Riporta senza alterazioni il passo dell'estratto sugli strumenti musicali che va da «La storia degli» fino a «chiarire il concetto.» incluso.

* ESTRATTO *
★ ★ ★ ★
La storia degli strumenti musicali, è ovviamente un argomento vastissimo e complesso; lungi da me volerlo affrontare nelle poche righe consentite da un blog. Tuttavia, esiste una costante in particolare che mi pare appropriato ricordare. Nel corso dei secoli, sono numerose le civiltà che hanno prodotto strumenti musicali di vario tipo e, con una certa approssimazione, è giusto ricordare che la realizzazione e il perfezionamento di questi artefatti, è quasi sempre stato il frutto di necessità espressive altrimenti mute. Il vecchio motto, la necessità aguzza l’ingegno, torna in questo caso particolarmente utile per chiarire il concetto.

Rispetto al passato però, ci troviamo di fronte a una radicale differenza di approccio nella creazione di strumenti musicali. Che nelle società tecnocratiche la distinzione tra mezzi e fini sia divenuta alquanto labile, non è certo un mistero. Inoltre, la cultura occidentale ha introiettato strutturalmente mitologie come quella della crescita, dello sviluppo, della ricerca del nuovo come valori assoluti, a un livello difficile da percepire se, per dirla con Lévi-Strauss, non si ricorre ad uno “sguardo da lontano”. Molti di questi progetti, per quanto estremamente validi, sembrano più il frutto di questo atteggiamento mentale, che il risultato di necessità espressive profonde; una sorta di rincorsa al nuovo, alla scoperta social, al famolo strano di verdoniana memoria. Il mio non vuol essere un modo di ricorrere al famoso “oh tempora o mores!”. Perché oggi in fondo, dovrebbe essere diverso da ieri? Su questo, molti grandi filosofi del Novecento si sono espressi con chiarezza (e chiaroveggenza) definendo la nostra epoca come l’età della tecnica, un periodo che ha priorità, mitologie (valori?), radicalmente diversi da quelle precedenti. Anche qui chiaramente, l’argomento è troppo vasto e complesso, ma il testo di Umberto Galimberti, Psiche e techne – L’uomo nell’età della tecnica, costituisce una lettura preziosa per accostarsi all’argomento.
★ ★ ★ ★
* VOCI ELENCATE *
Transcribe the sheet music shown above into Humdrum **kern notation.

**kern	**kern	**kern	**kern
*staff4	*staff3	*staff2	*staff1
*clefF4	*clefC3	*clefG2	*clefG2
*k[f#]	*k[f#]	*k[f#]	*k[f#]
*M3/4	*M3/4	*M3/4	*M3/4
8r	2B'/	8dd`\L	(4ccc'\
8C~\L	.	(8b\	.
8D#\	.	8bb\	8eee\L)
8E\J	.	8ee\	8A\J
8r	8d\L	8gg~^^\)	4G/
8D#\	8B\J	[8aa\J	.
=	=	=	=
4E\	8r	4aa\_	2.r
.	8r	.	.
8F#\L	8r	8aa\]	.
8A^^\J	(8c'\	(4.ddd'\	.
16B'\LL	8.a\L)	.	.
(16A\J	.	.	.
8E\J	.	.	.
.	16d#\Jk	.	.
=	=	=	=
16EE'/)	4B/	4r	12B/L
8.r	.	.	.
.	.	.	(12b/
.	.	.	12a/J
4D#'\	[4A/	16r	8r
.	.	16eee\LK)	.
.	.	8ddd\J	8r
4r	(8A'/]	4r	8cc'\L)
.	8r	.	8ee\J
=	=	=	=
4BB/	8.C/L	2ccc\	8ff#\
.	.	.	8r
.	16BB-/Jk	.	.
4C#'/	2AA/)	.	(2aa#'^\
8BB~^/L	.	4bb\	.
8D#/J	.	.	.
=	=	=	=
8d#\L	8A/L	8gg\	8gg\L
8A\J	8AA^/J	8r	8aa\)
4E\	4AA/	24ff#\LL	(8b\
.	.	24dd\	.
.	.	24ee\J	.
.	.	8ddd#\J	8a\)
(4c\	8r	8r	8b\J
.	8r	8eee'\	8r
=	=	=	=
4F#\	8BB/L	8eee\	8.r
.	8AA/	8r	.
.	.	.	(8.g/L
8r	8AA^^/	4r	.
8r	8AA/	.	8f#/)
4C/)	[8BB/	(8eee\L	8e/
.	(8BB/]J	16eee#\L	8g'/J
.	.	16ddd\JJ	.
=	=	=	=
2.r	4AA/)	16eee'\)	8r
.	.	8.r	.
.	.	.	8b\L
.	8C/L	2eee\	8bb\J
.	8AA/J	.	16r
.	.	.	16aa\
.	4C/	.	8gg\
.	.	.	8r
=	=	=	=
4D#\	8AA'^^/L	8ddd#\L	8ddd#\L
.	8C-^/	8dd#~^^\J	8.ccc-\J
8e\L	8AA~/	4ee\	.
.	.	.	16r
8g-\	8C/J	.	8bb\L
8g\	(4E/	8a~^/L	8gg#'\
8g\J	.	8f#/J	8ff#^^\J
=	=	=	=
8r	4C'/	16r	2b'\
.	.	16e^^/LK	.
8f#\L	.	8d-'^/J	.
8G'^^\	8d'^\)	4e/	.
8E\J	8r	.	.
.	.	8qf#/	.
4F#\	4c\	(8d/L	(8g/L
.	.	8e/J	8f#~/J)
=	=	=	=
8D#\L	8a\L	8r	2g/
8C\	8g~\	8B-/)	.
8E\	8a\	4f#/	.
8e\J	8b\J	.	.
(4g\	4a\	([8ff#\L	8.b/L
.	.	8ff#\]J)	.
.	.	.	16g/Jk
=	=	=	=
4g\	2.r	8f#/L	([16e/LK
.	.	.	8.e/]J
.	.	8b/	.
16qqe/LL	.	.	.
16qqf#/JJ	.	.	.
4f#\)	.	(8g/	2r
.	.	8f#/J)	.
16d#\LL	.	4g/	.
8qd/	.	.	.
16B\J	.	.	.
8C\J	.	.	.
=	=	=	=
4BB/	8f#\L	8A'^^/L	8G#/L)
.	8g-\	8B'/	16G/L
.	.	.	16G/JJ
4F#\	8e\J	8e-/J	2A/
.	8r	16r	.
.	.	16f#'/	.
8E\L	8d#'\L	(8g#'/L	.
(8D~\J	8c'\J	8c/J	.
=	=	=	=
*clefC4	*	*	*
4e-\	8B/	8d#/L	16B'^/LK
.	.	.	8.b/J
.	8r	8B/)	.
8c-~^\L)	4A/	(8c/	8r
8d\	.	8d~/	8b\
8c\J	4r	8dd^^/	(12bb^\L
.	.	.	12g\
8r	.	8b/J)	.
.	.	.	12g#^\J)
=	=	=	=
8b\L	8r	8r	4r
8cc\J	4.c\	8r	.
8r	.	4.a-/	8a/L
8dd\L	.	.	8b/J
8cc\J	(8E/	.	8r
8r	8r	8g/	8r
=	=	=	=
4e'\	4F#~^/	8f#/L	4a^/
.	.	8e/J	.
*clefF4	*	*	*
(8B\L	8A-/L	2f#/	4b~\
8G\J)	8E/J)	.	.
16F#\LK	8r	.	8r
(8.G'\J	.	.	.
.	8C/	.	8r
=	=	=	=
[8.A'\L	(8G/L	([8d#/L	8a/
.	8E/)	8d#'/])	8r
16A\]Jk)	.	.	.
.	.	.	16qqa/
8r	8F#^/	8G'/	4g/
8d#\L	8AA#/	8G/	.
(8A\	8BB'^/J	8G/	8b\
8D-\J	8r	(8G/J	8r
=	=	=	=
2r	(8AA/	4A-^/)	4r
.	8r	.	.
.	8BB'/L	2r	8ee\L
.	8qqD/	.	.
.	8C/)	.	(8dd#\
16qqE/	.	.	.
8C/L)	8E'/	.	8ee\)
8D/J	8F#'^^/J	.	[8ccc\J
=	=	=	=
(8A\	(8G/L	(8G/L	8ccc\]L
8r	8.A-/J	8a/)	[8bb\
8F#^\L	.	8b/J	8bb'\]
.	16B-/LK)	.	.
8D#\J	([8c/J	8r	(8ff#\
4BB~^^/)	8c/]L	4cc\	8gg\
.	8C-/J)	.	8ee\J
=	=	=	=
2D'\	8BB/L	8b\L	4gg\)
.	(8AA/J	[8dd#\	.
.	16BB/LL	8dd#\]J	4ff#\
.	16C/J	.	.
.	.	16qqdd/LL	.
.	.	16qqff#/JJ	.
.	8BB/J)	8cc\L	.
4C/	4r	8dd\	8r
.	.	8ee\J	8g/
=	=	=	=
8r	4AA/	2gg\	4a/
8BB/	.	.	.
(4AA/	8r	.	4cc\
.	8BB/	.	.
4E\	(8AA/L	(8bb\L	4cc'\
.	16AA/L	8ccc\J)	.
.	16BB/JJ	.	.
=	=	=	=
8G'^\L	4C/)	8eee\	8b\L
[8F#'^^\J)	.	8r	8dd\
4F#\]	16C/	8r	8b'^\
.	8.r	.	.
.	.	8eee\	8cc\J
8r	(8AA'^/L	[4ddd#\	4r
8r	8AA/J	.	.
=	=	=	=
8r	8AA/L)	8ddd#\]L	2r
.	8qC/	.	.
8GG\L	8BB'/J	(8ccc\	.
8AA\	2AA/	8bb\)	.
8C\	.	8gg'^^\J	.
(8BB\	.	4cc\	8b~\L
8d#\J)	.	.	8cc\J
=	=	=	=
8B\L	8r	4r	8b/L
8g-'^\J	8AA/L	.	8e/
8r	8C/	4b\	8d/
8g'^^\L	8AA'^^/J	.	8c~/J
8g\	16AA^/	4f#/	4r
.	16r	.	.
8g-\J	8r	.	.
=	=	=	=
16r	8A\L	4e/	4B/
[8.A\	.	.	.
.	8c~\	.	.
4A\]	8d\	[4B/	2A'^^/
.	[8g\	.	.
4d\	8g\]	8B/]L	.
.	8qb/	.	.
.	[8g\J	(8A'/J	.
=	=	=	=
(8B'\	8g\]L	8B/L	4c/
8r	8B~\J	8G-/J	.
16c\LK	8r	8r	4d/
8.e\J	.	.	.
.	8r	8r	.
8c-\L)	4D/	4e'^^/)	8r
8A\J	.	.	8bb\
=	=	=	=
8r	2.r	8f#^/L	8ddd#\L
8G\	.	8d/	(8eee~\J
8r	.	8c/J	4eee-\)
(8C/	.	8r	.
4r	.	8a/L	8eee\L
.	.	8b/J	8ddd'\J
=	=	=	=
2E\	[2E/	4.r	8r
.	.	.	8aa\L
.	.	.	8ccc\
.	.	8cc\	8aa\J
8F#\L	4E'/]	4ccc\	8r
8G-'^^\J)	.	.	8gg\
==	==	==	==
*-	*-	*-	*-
★ ★ ★ ★
* LA TUA SOLUZIONE *
La storia degli strumenti musicali, è ovviamente un argomento vastissimo e complesso; lungi da me volerlo affrontare nelle poche righe consentite da un blog. Tuttavia, esiste una costante in particolare che mi pare appropriato ricordare. Nel corso dei secoli, sono numerose le civiltà che hanno prodotto strumenti musicali di vario tipo e, con una certa approssimazione, è giusto ricordare che la realizzazione e il perfezionamento di questi artefatti, è quasi sempre stato il frutto di necessità espressive altrimenti mute. Il vecchio motto, la necessità aguzza l’ingegno, torna in questo caso particolarmente utile per chiarire il concetto.